The book does not try to sell us the kind of “hacking” that goes on TV with shows like CSI, that still seem to think that an electric outlet can get you to access the FBI databases, but, with due handwaving for a non-technical book, explain what the main problem is: you only need to trigger a pre-defined event. In the case of the device I named above, it would “just” take a malicious piece of software (that the book consistently called “logic bomb”) that expects a precise sequence of inputs to trigger a cascade failure… you could give those inputs through those devices and be near to unidentifiable (this reminds me of the slot-machines code in Ocean 13, but I digress once again).
Clarke’s repeats over and over that one of the main problems to solve is to make sure that you can trust the code that runs on your systems, and on that note, while he doesn’t make it too explicit, I think he would welcome that all critical systems were to run on open source software (he does mention open source as a tool in passing a couple of times — and goes on ranting about Microsoft for over an entire page!). While obviously open source does not guarantee you that there is no malicious code – it would be very very difficult to audit all of it and be sure that there are no intentional trigger sequence in it – certainly it makes it easier to spot those problems than closed-source software. He definitely seem to understand that security-by-obscurity is of no use, especially as he admits that both the US government and others (he refers mostly of China) have been scouring over the private “intellectual property” of manufacturers – it might be obscure to me and you, but sure as hell it is not obscure to a military force wanting to exploit it!

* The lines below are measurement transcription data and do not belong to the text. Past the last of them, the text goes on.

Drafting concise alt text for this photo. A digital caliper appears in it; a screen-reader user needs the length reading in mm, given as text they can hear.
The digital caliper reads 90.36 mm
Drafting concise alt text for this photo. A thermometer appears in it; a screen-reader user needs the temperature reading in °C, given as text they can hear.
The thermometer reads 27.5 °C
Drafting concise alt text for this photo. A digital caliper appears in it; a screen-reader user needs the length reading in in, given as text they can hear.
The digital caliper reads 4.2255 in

Put in the light of this book, efforts such as SELinux and the Coverity founding for auditing Linux and other components of Free operating systems make total sense. We can make use of those, but primarily, they want to be able to trust the code. Some of the ideas Clarke gives in the book seem a bit too much for me, though.

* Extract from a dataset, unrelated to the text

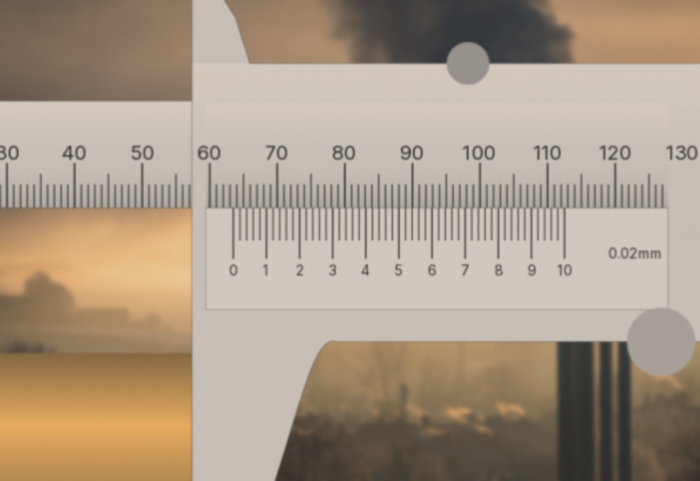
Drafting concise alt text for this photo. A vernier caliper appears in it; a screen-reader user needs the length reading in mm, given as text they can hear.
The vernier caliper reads 63.5 mm
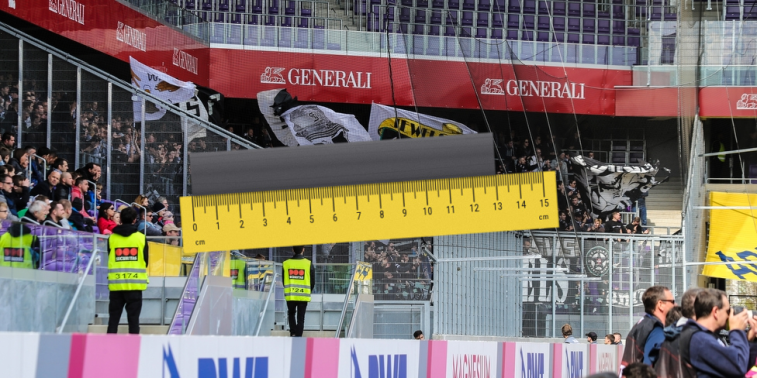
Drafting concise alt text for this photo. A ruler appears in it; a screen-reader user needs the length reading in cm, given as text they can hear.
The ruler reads 13 cm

While the “back to mainframes” idea that he suggests, specifically noting that Vint Cerf wouldn’t agree with that, might sound the most strange option, I actually think he has a point there. Total division might be impossible for some tasks, are we’re definitely too used to be able to do everything and the kitchen sink with the same software, but it might be worth considering, in some domains at least.
The one that I find far fetched is the idea of having Artificial Intelligence write the software from scratch, to avoid the “human factor” introducing bugs by mistake, and backdoors by design. It’s not pure fear that makes me cringe there, but it’s rather the problem of chicken and egg: who writes the AI in the first place? We already have had examples of software being programmed to hide malicious code within other software (cfr. Reflection on Trusting Trust by Ken Thompson).
At any rate, this is one of those books that I will suggest you all to read. And at the end, it really gives you so many interesting points of view, that you’d really resent the way “cyber crime” is portrayed by CSI or – to a lesser extent, even! – Dan Brown.